General Nuisance (1941) is the ninth short subject starring Buster Keaton made for Columbia Pictures.

==Plot==
Aristocratic millionaire Peter Hedley Lamar Jr. is entranced by army nurse but her cohort lets Lamar know that Dorothy is only interested in men in uniform. Lamar enlists to be near Dorothy, but Elsie tries to woo Lamar by singing a silly song to him (and Buster sings and dances!). Still interested in Dorothy, Lamar wounds himself to get under the care of Dorothy.
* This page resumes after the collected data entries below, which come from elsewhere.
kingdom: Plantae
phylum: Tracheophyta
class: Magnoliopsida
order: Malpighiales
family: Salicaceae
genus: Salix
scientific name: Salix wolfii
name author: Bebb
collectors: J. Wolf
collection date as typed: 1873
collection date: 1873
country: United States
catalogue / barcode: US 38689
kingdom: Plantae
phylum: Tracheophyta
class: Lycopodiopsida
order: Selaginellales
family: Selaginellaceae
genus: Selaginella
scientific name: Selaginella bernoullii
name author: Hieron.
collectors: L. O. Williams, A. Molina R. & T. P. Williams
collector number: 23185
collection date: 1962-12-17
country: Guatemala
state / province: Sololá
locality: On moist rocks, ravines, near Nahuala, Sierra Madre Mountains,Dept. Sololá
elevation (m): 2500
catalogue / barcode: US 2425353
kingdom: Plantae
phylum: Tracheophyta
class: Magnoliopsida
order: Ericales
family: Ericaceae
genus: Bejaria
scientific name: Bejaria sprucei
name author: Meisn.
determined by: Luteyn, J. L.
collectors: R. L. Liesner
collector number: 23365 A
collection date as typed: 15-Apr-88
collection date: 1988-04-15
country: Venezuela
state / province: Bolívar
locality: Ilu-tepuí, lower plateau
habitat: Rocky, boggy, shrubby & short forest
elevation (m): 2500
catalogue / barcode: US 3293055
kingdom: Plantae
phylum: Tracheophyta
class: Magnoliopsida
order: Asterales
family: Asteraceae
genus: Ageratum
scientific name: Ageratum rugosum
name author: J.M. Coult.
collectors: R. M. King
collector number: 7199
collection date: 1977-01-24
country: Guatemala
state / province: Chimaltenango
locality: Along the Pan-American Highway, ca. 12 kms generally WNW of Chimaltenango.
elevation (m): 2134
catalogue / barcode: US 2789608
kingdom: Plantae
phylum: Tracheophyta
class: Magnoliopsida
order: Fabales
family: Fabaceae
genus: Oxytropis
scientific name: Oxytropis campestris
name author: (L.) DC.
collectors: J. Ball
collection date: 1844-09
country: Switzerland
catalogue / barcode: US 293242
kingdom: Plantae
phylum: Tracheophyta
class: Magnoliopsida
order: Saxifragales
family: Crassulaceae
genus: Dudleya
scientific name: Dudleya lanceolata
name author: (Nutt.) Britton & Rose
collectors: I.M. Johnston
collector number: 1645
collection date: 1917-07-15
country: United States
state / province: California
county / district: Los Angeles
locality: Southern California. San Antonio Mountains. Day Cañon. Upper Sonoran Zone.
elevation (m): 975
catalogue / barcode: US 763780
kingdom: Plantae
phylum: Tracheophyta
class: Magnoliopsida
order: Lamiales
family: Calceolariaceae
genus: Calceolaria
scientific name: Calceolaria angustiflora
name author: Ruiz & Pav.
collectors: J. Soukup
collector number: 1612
Elsie is still after him, but Dorothy finally comes around after Lamar saves her life.

==Cast==
- Buster Keaton as Peter Hedley Lamar Jr.
- Dorothy Appleby as army nurse Dorothy
- Elsie Ames as army nurse
- Monty Collins as Sgt. Michael Collins
- Nick Arno as recruiting doctor
- Bud Jamison as a General
- Lynton Brendt as a Captain
- Harry Semels as a Latin American delegate

==Production==
This short is a reworking of Buster's 1930 feature Doughboys.